## Reading passage:
- Opening Delimiter -

The investigation of Navy Vice Adm. Tim Giardina pales in comparison to the Aaron Alexis Navy Yard shooting we wrote about recently, but it presents the second opportunity in two months for us to use real-world, Navy-related scenarios to explain the intricacies of security clearance law.
News broke in late September that Giardina – who was second-in-command at U.S. Strategic Command, which controls our country’s nuclear arsenal – was being investigated due to “allegations he used a ‘significant amount’ of counterfeit gambling chips in a poker game at his favorite Iowa casino,” according to a Daily Mail UK article.
StratCom commander Gen. Robert Kehler suspended Giardina from his duties Sept. 3, and Giardina was relieved of those duties Oct. 9, according to an article in the Star Tribune. Being removed from his position also resulted in a demotion to two-star general. Between the time of his suspension and relief of duties, Giardina had not been permitted to perform duties that required use of his security clearance. Other reports state that he currently has no security clearance since being reassigned to Washington, D.C.
Iowa state officials have said Giardina allegedly used $1,500 in counterfeit chips at the Horseshoe Casino in Council Bluffs, Iowa. The casino is just across the Missouri River from StratCom headquarters near Omaha, Nebraska.
David Dales, a special agent in charge with the Iowa Division of Criminal Investigation told ABC News in late September that in June, the agency began investigating the introduction of counterfeit poker chips during a game at the casino. Other sources report that Giardina gave misleading statements during the investigation.
What does all of this have to do with government security clearance? A lot. Gambling is one of the concerns mentioned in Guideline F (Financial Considerations) of the Adjudicative Guidelines for Determining Eligibility for Access to Classified Information. If the investigation reveals that Giardina was dishonest regarding the information he provided to investigators, his security clearance could be in jeopardy under Guideline E (Personal Conduct), as well.
“No one at our firm is involved in this case, so we won’t comment on specifics,” says John Griffith, a security clearance lawyer. “But I can certainly explain why gambling might be a problem for someone who holds a high-level security clearance.”

- Closing Delimiter -

According to the article on the Giardina investigation, how much in counterfeit chips did Iowa state officials say he allegedly used at the Horseshoe Casino?

## Given information:
- Opening Delimiter -

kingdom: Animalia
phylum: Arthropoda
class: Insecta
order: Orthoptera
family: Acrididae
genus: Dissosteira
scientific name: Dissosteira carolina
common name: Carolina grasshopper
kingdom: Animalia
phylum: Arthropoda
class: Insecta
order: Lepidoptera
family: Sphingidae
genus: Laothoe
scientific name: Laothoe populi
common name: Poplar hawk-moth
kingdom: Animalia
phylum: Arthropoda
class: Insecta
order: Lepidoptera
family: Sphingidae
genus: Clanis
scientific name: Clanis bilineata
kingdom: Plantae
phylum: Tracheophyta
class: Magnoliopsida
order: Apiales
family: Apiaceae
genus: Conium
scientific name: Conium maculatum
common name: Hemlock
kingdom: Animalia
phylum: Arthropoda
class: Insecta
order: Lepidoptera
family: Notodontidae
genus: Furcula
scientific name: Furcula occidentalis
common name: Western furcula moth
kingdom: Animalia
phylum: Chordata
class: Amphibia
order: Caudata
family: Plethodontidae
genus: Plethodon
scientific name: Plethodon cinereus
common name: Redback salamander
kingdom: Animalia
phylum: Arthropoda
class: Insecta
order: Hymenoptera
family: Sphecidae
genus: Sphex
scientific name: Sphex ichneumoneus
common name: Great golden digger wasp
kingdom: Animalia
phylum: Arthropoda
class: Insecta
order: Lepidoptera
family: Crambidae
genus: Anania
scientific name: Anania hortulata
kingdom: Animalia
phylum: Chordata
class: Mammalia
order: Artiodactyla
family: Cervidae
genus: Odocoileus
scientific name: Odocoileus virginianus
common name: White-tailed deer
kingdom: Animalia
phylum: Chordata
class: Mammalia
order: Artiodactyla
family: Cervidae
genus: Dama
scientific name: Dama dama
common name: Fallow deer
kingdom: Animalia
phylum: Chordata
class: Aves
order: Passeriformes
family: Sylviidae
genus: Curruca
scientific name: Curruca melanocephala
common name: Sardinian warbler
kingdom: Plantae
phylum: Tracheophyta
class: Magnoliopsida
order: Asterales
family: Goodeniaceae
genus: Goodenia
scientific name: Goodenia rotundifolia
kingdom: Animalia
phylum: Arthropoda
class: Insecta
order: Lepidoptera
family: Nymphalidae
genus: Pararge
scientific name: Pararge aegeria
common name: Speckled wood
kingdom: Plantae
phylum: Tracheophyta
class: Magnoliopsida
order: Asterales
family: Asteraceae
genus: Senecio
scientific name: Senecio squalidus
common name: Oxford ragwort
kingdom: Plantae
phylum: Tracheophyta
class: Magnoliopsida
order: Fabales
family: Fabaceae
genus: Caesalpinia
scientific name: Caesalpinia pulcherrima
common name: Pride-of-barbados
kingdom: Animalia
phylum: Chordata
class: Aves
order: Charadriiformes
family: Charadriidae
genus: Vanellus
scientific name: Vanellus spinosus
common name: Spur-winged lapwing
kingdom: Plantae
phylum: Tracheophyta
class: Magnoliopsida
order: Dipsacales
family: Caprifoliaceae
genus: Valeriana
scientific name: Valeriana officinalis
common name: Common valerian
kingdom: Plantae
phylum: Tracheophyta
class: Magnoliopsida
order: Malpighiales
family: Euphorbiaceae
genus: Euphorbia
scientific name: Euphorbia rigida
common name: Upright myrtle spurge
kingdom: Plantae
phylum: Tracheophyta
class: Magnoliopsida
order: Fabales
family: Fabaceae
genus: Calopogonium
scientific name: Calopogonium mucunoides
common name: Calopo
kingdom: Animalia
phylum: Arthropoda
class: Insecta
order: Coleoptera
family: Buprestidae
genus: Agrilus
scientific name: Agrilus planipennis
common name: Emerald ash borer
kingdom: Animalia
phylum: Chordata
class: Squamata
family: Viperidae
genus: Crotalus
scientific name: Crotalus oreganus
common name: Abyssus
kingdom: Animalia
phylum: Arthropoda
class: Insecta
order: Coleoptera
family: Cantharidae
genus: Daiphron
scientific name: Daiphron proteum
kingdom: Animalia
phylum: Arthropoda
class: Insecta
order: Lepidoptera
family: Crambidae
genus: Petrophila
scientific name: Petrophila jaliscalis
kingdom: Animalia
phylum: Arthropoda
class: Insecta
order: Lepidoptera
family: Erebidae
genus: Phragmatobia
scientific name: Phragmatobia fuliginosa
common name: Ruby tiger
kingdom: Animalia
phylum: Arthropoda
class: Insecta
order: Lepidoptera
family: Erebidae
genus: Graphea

- Closing Delimiter -

## Output below:
$1,500